Molecular targets for treatment of kidney fibrosis

Abstract

Renal fibrosis is the culmination of processes driven by signaling pathways involving transforming growth factor-β family of cytokines, connective-tissue growth factor, nuclear factor κB, Wnt/β-catenin, Notch, and other growth factors. Many studies in experimental animal models have directly targeted these pathways and demonstrated efficacy in mitigating renal fibrosis. However, only a small fraction of these approaches have been attempted in human and even fewer have been successfully translated to clinical use for patient with kidney diseases. Drugs with proven efficacy for treatment of kidney diseases and tissue fibrosis exert some of their effects by interfering with components of these pathways. This review considers key molecular mediators of renal fibrosis and their potential as targets for treatment of renal fibrosis.

Figure 1

Four overlapping phases of renal fibrosis: priming, activation, execution, and progression. Direct tubular epithelial cell injury or cellular stimuli triggers a pro-inflammatory response involving activation of the innate immune response and production of growth factors and cytokines, which result in the recruitment of inflammatory cells. Localized accumulation of profibrotic cytokines promotes activation and recruitment of matrix-producing cells from different sources. Accumulation of extracellular matrix proteins is observed in renal fibrosis in conjunction with loss of tubular and vascular cells, accumulation of lymphocytes and macrophages, and acquisition of mesenchymal cellular phenotype by tubular and endothelial cells, which are associated with loss of kidney function. CTGF: connective tissue growth factor, AngII: angiotensin II, Aldo: aldosterone, AGEs: advanced glycation endproducts, NFκB: nuclear factor kappa B, TLR: toll-like receptors, DAMP: danger associated molecular pattern molecules, ROS: reactive oxygen species, IL: interleukin, TGF: transforming growth factor, TNF: tumor necrosis factor, CCL: chemokine C-C motif ligand, PAI: plasminogen activator inhibitor, and ECM: extracellular matrix.

Figure 2

Multiple origins of myofibroblasts in renal fibrosis.

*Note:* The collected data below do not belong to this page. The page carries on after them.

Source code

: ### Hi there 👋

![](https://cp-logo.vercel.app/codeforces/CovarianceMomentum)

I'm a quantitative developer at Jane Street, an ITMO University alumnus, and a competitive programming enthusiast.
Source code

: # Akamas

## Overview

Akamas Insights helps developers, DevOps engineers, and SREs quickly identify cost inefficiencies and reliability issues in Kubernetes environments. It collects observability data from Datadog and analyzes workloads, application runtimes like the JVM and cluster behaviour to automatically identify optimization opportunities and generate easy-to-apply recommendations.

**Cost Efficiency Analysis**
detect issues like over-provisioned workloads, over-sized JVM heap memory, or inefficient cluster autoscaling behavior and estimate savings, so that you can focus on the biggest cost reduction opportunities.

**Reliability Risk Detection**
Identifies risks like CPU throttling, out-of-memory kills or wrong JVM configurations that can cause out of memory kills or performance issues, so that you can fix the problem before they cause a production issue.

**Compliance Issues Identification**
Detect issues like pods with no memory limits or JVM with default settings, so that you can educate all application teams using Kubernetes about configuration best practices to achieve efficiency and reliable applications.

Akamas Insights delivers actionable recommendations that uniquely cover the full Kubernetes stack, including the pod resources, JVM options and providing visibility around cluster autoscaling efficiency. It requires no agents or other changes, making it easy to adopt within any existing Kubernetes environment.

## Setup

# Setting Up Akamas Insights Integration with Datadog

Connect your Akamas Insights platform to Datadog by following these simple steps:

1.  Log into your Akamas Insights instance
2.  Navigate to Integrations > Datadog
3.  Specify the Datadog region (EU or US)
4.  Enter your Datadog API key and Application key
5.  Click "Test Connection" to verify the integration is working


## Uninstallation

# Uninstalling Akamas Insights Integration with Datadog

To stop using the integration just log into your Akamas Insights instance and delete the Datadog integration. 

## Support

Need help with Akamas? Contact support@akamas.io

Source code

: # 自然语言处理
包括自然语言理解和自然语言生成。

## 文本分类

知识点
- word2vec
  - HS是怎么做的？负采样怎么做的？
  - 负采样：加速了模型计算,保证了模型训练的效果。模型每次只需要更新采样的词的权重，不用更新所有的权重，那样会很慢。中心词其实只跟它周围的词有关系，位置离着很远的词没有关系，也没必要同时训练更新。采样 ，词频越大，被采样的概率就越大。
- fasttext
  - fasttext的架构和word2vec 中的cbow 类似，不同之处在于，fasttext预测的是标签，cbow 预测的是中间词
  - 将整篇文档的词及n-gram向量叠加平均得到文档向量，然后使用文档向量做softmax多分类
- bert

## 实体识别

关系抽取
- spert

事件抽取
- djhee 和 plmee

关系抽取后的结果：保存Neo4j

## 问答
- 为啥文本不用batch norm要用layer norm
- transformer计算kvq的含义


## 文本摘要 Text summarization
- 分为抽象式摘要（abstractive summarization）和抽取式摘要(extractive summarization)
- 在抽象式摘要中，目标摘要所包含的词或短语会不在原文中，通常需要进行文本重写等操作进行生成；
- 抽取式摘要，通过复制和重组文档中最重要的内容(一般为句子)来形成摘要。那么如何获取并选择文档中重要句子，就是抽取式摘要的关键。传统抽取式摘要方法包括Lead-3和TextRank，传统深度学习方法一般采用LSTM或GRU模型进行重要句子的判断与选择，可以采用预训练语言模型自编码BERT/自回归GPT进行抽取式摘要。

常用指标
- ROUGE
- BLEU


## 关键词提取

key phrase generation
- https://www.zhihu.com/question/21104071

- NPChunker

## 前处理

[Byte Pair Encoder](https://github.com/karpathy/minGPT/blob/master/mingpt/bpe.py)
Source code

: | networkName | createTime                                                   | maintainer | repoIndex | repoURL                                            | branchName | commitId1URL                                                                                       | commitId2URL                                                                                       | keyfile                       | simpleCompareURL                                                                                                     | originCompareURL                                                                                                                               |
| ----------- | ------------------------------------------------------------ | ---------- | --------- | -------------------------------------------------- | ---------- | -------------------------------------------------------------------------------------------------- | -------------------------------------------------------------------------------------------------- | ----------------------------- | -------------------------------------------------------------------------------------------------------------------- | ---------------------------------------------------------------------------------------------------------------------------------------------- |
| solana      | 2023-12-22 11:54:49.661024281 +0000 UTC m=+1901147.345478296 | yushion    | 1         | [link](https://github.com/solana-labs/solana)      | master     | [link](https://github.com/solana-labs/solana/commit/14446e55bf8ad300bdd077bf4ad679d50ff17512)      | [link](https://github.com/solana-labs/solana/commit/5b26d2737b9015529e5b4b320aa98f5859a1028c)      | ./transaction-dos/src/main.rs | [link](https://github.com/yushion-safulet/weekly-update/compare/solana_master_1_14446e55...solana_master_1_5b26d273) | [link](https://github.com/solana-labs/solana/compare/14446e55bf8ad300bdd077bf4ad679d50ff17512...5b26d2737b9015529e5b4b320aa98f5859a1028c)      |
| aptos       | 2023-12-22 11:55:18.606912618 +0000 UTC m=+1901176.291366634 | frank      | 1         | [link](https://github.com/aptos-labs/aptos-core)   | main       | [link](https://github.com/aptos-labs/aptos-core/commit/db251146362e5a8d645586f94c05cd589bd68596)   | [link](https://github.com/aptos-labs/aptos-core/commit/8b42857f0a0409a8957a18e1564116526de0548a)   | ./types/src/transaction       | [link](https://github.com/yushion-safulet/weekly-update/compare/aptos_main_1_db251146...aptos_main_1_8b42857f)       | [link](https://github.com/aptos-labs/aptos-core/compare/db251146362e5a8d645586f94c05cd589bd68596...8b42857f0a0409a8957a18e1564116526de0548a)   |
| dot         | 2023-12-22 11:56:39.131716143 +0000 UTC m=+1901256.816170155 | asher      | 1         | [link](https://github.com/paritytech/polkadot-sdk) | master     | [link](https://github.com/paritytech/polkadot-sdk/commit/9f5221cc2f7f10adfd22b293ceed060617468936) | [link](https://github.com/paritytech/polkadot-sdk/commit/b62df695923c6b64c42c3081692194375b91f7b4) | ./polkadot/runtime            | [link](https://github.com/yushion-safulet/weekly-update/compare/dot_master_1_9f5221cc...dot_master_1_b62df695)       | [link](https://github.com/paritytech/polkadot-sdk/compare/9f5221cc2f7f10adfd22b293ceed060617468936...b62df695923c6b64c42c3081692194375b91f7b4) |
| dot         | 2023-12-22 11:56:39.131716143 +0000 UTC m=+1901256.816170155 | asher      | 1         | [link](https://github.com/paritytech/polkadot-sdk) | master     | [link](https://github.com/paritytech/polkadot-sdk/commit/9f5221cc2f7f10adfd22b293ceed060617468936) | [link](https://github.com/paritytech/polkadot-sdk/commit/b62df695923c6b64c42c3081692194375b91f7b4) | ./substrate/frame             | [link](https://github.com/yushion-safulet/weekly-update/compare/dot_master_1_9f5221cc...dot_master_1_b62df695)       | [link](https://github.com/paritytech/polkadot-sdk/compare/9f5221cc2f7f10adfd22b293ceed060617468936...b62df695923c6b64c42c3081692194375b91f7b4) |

Renal tubular interstitial fibroblasts, bone-marrow-derived fibrocytes, vascular pericytes, and transdifferentiated endothelial cells and tubular cells with mesenchymal phenotype have been shown to contribute to the population of myofibroblasts in the fibrotic kidney.

Figure 3

Schematic of key mediators of kidney fibrosis. Proximal signals from growth factors, cytokines and signaling molecules activate cellular signal transduction elements in tubular cells as well as other cell types to promote profibrotic cellular responses that include extracellular matrix production, epithelial-mesenchymal transdifferentiation, and inflammation. Signaling transduction elements are activated by different proximal signals. Homeo-domain interacting protein kinase (HIPK) 2 interfaces with nuclear factor (NF)-κB, Wnt/β-catenin, and Notch signaling components to promote renal fibrosis (highlighted in blue boxes). Approaches to antagonize CTGF, TGF-β, and renin-angiotensin-aldosterone signaling in renal disease and fibrosis have demonstrated clinical efficacy.